Danny Collins (2015)
Danny Collins (2015)
Director: Dan Fogelman
Cast: Al Pacino, Annette Bening, Jennifer Garner
Synopsis: An aging rock star decides to change his life when he discovers a 40-year-old letter written to him by John Lennon.
The disparity in quality between Dan Fogelman’s dialogue and the plot he has created for Danny Collins is such that one could be forgiven for believing that each was the work of a different man. While the plot, about the creative reawakening of an ageing pop star, is a warmed over serving of melodramatic soap opera, the dialogue is often smart and funny – and yet also occasionally dependant upon the professionalism of its accomplished cast to carry it through. The title character possesses immense charm, thanks to the commensurate qualities of Al Pacino (Heat, Stand Up Guys), who delivers one of his best performances in years. Admittedly, that’s not a particularly high hurdle, as Pacino’s career has suffered recently from his apparent reluctance to step down into the kind supporting roles that would surely provide a much richer source of material for a 75-year-old, but its nice to see him apparently enjoying his role for once.
The singer Neil Diamond, whose huge potential in the early ’70s gave little clue to the mediocre career that awaited him as a favourite of the blue-rinse brigade, appears to be the basis for the character of Collins, although Collins’ story is inspired by a real-life incident in which folk singer Steve Tilston received a letter from John Lennon thirty-four years after it was written. Tilston never enjoyed the kind of meteoric success enjoyed by Collins, who lives a rock star lifestyle (Lennon’s Working Class Hero ironically plays over shots of Collins returning home to his luxurious mansion), and so Fogelman’s depiction of how receiving the letter at the wrong end of his career influences Collin’s life is where speculative fiction kicks in. Perhaps unsurprisingly, it opens Collins’ eyes to just how badly he’s squandered his potential, and of how he’s allowed excessive drinking and drug-taking to blunt his talent. Deciding to make a fresh start, he cancels his tour and retires to a Hilton hotel to begin writing once more. He also decides to make contact with a now-grown son (Bobby Cannavale – 3 A.M.) who is understandably reluctant to allow him into his life.

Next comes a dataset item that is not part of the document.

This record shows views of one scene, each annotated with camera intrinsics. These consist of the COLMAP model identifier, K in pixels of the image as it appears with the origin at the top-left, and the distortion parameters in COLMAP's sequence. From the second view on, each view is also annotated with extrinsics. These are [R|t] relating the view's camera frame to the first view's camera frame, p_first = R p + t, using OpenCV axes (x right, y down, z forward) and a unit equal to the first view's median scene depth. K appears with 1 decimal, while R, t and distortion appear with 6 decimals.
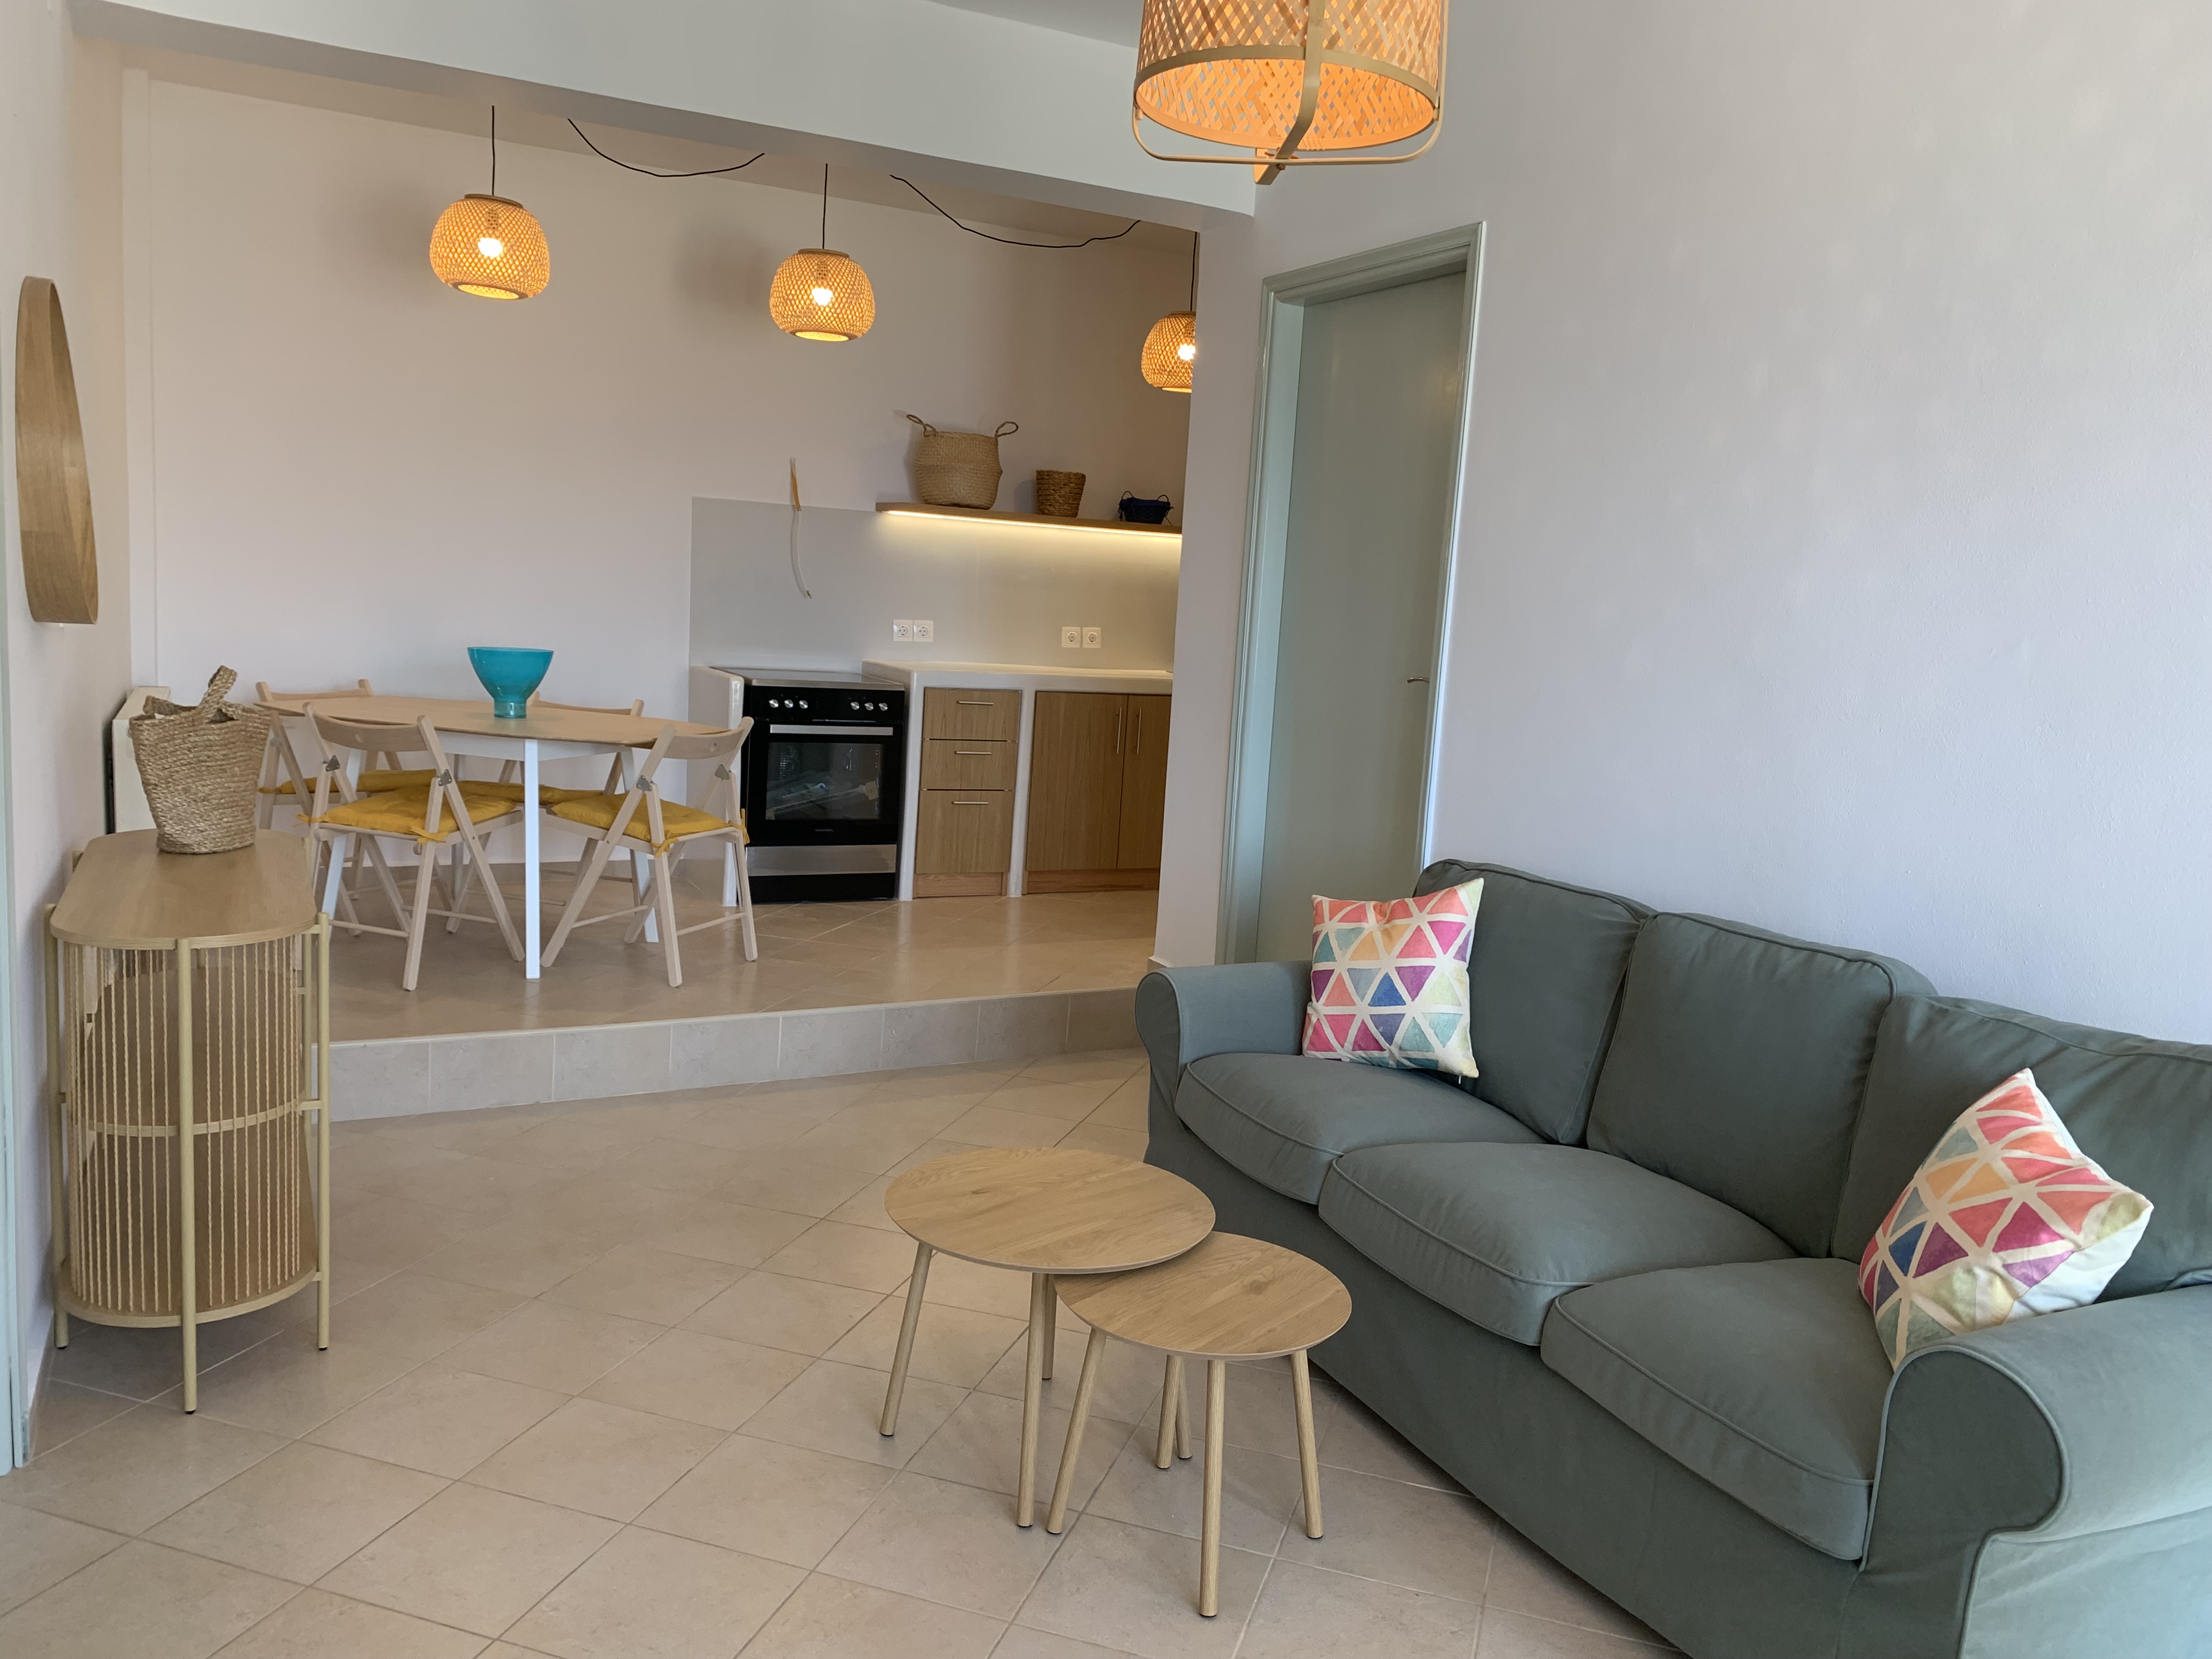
lens RADIAL K [[1749.4, 0, 1137.4], [0, 1749.4, 794.4], [0, 0, 1]] dist [0.183330, -0.385086]
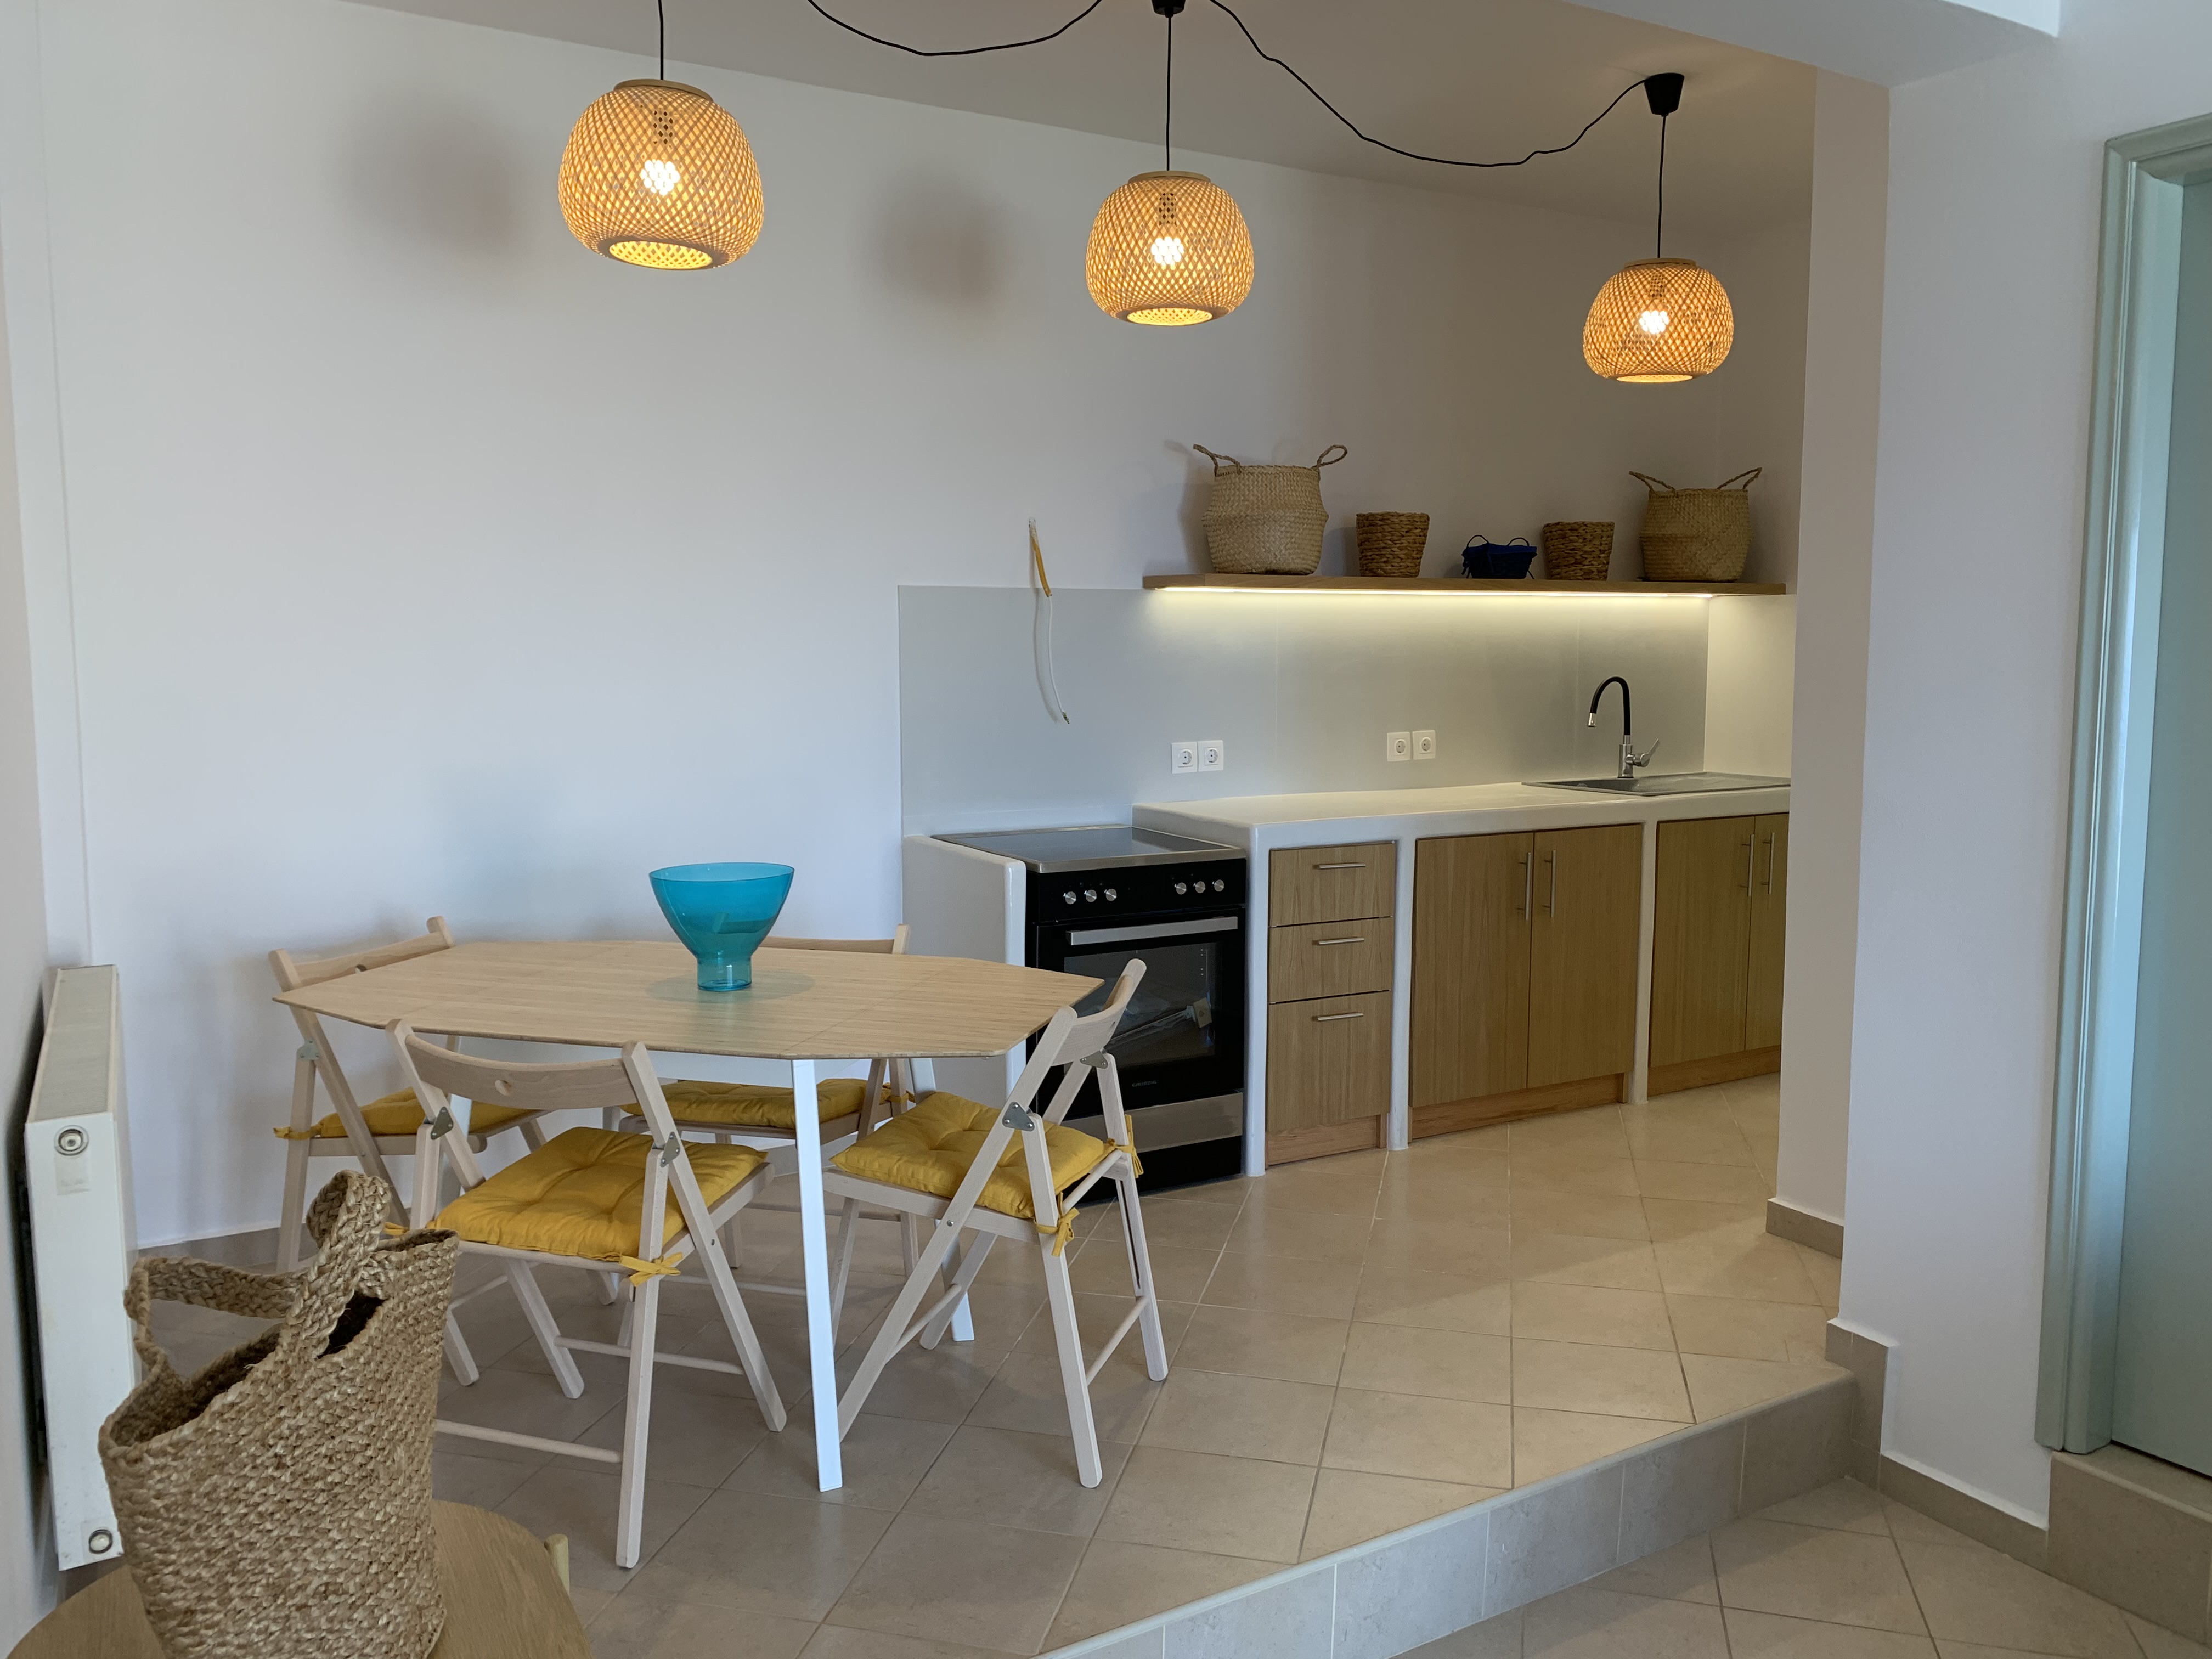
lens RADIAL K [[1749.4, 0, 1137.4], [0, 1749.4, 794.4], [0, 0, 1]] dist [0.183330, -0.385086]
pose [[0.996927, -0.065317, 0.043257, -0.195603], [0.066412, 0.997494, -0.024380, -0.068029], [-0.041556, 0.027178, 0.998766, 0.340954]]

There are many who would justifiably consider the personal crises of an ageing rock star to be meaningless fluff unworthy of their time, but thankfully Collins’ capacity for self-pity is kept to a minimum, due largely to Annette Bening’s (American Beauty) grounded hotel receptionist, who provides the moral centre that Collins’ well-meaning friend and manager (Christopher Plummer – Beginners, The Girl with the Dragon Tattoo) is unable to supply. Although Collins’ attempt to reconnect with his son forms the central thread of the plot, it’s the scenes which Pacino shares with fellow old-hands Bening and Plummer when the film is at its best. Pacino and Bening in particular generate a nice chemistry which makes their scenes together a pleasure to watch, but while Danny Collins (both the film and the man) is strong on charm, it too often ignores reality for the sake of plot convenience and, despite the inevitable setbacks, the movie’s end leaves us feeling that Collins has had something of an easy ride.